Day 3 – Insinliví to Sigchos
Turn left as you exit Lu Lu Llama and walk down the hill. As the sealed road ends, take the track that turns slightly right as you leave the town. Follow it down ignoring tracks to the right and left.

At the bottom of the hill you will reach a wooden bridge over the creek. Cross the creek and follow the track up to the left until you reach the road

Go left at the road and follow it for about 15 minutes. You will pass three electricity poles on your left, keep walking. You will soon be able to see the orange roof of the church in the village at the bottom of the valley. Just before reaching the large cluster of eucalyptus trees (hundreds of trees) there will be a path leading off the road to the left and yellow paint on a rock marking the trail. Follow the trail all the way down to the village with the orange church roof.

When you reach the church take the road left past the school. After about five minutes you will reach a fork in the road. Bare right. A short way along you will see a path marked by two posts with red paint. Take the path down and cross the river on the concrete bridge.

After the bridge take the path to the right and shortly after, a left fork. Follow the path up hill for about five minutes to reach the road.

Take the road right and follow it for about 2km or 30 minutes.

You will eventually see another concrete road bridge over the river to your right.

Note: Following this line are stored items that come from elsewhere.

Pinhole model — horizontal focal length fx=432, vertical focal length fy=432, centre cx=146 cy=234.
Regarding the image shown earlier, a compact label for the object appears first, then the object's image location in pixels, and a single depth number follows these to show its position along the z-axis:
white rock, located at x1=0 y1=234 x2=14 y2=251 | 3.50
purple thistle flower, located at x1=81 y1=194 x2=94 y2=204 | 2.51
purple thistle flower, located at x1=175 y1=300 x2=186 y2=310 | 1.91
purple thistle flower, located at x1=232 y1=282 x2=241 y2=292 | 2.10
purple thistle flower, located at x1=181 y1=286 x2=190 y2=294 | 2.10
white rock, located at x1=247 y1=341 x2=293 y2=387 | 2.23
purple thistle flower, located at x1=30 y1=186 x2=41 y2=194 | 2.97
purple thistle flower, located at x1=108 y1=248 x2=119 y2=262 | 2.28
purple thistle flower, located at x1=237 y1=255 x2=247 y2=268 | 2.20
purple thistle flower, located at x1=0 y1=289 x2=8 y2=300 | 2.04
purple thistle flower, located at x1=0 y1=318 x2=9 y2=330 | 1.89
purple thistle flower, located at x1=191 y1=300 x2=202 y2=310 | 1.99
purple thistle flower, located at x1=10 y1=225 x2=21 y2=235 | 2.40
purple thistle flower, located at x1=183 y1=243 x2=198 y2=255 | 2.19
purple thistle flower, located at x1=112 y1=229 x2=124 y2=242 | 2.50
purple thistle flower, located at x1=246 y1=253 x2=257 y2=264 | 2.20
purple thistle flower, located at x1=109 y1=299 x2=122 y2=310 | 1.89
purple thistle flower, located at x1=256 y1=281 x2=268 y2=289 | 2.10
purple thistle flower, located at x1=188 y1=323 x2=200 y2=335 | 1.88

Just before reaching the bridge there will be a steep path to the left. Take that path.

The path will bring you out on the road. Go left and follow the road until you soon come to a concrete building. Take the path on the left directly opposite the building.

After about 20 minutes you will reach another road/track. Go right and follow the road until you come to a church. Just after the church take the dirt road heading up hill.

Follow the road and after about 30 minutes you will reach Sigchos.

When you reach the edge of town, continue walking up the road you are on, taking the fifth street on your right. Walk about four streets to find the bus station on your left (ask for directions).

Buses leave for Latacunga at 1.30pm and not 2.30pm as advised by the hostels. Two buses leave at the same time. The bus from the terminal is direct and saves a few hours.